| 作業指示 |
本文抜粋の近況をつづった文章を、最後の一文の後から書き継ぎなさい。

| 本文抜粋 |
╭──

縁(えにし)

2021年6月

hino_blog_enishi_202106.jpg(2021年6月)

 今年は例年とは異なる気候が続いています。5月に入っても寒い日があったり、暑く感じる日がありました。広葉樹の葉が開き新緑に囲まれる時期は例年通りでしたが、少し早めに梅雨入りしました。
 
 私は弊社の会長として様々な団体との交流活動を中心業務としています。例年、四月と五月に様々な会合があり、出張することが多かったですが、新型コロナウイルス感染の影響で、長野県外での会合には全く参加していません。

 出社も少なくなり、自宅で過ごすことが増えたので、以前とは違う色々な取り組みをしています。

╰──

(短答式グラフ課題)
╭──

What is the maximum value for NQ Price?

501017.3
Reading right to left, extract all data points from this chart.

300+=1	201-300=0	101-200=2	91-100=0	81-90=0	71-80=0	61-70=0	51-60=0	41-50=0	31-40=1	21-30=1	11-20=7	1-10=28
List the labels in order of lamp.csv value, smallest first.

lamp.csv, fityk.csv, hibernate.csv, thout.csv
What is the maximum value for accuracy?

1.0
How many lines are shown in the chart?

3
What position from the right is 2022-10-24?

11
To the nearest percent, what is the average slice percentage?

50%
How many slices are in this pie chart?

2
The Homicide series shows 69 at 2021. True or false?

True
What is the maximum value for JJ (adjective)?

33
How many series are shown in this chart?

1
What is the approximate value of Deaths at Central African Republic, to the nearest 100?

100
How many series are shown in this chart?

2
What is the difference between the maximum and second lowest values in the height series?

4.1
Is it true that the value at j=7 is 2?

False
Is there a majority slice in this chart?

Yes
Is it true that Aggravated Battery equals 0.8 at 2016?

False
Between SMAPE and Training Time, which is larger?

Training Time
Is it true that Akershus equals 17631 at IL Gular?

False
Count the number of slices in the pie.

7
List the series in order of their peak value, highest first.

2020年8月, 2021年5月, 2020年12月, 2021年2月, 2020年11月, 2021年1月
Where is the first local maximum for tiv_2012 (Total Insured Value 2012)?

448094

╰──

| 解答欄 |
 会長としての交流活動の業務に加えて週末に奈良井宿の直営店でお客様の応対をすることにしました。江戸時代の街並みの面影が残る奈良井宿には従来ほどではありませんが、週末には観光客がいらっしゃいます。時折お客様に「どちらからお出でになりましたか」と尋ねると関東、東海、近畿の地名のお答えが多くありました。恐らく、新型コロナ感染拡大を防ぐために自宅で過ごすことが多くなっているので、気分転換に家族で旅行をしていると思います。感染を防ぐために列車での移動でなく、自家用車で移動しているようです。

 二〇一四年に「木曽の自然を未来に残す」、「木曽の国際的なブランド力を上げる」ために木曽をユネスコ・エコパークに登録することを目指して木曽の方々と信州大学の地域戦略センターの準教授と研究員をメンバーとする検討委員会を設置しました。対象地域、自然環境の特徴、暮らし・文化、地域振興等を検討し、数年かけて申請書概要と申請書詳細をまとめました。大部分の町村長は申請の承認をしましたが、一部の町村長から承認を得ることができず、申請を断念しました。申請書詳細には木曽の自然・文化の特徴と魅力をまとめてあるので、一般の人が読みやすいように記述の仕方を変えて出版し、多くの方々に読んでいただきたく思っています。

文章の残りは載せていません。